** Opening Input data block **

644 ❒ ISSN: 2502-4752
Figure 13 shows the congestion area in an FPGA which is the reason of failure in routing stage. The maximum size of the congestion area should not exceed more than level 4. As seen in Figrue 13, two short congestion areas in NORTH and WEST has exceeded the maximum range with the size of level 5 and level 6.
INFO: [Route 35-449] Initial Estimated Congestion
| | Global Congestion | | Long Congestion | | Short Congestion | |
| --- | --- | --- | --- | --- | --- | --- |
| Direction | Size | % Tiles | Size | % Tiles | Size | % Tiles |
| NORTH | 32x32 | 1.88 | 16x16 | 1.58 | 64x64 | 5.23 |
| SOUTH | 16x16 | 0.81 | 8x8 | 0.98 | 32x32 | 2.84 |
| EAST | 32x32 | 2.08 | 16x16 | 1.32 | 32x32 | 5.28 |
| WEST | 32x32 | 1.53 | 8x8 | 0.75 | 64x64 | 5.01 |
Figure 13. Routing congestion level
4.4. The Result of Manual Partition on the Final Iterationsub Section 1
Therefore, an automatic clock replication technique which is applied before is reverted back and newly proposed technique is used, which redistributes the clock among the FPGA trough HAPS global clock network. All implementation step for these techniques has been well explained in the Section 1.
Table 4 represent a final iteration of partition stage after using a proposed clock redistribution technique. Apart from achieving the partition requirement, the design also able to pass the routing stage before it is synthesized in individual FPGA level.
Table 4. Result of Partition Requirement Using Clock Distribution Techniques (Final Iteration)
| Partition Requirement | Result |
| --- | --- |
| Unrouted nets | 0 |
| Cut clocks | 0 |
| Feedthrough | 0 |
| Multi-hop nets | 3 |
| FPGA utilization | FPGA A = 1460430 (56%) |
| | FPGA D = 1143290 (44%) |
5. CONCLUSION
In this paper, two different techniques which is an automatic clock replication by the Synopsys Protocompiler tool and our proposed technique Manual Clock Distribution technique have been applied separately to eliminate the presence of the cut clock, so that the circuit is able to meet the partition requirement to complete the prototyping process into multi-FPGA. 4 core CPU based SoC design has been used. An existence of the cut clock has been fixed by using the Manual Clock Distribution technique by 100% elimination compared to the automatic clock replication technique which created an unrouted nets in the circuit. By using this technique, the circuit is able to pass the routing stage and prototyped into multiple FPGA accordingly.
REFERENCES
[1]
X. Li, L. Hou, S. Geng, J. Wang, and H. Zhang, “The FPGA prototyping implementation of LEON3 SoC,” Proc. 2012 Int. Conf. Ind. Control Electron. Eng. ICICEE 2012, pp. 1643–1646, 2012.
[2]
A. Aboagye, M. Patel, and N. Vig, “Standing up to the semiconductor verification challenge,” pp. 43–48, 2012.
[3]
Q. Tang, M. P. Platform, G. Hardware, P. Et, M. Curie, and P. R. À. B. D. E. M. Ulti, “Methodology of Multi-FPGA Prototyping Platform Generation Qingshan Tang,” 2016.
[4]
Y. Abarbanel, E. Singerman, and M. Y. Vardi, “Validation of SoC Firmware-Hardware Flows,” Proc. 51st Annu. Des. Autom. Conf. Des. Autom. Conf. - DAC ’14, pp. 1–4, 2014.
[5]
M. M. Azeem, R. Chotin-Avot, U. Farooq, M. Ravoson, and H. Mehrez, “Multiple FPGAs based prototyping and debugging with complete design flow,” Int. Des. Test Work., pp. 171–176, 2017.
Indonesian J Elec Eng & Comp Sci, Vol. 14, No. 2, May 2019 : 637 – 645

** Closing Input data block **

What to work on
Matching lines for the string "Result": work out how many the records contain and write only the number.

Solution for this exercise
3